● **Task objective**
List each line in the items below that includes the word "value". Case counts.

#### Extracted data

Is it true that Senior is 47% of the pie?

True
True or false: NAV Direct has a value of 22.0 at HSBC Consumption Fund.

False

########
#### Extracted data

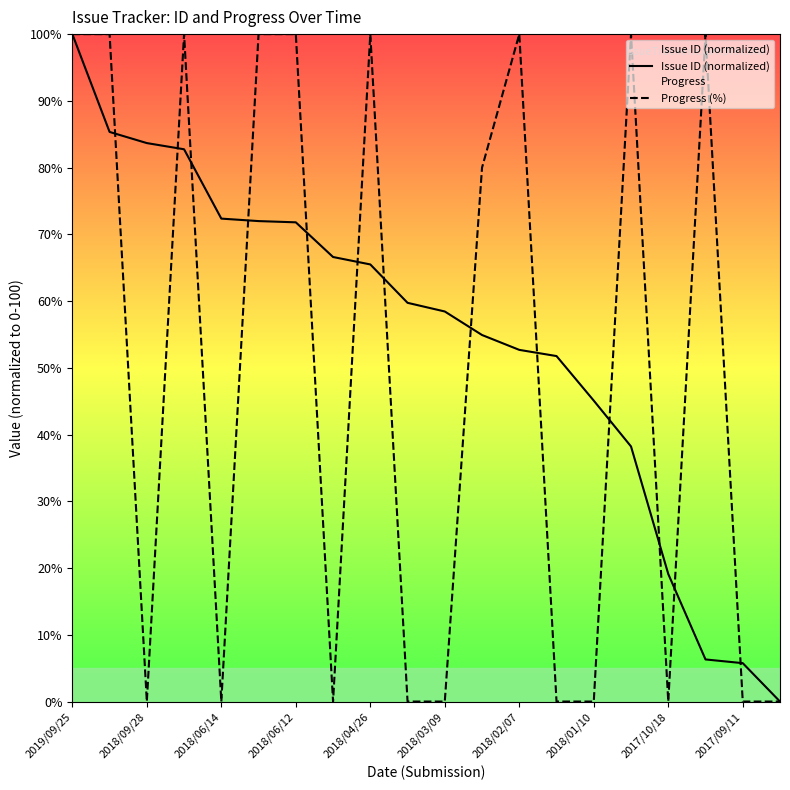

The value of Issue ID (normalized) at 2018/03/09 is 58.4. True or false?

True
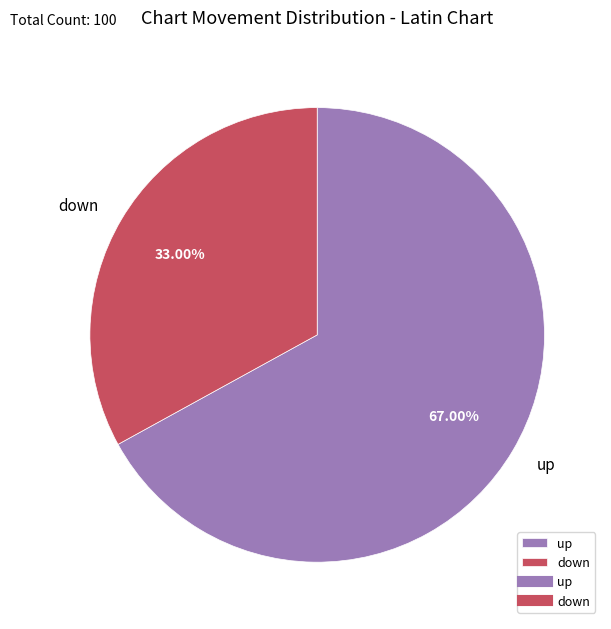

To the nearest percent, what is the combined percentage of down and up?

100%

########

● **Answer space**
True or false: NAV Direct has a value of 22.0 at HSBC Consumption Fund.
The value of Issue ID (normalized) at 2018/03/09 is 58.4. True or false?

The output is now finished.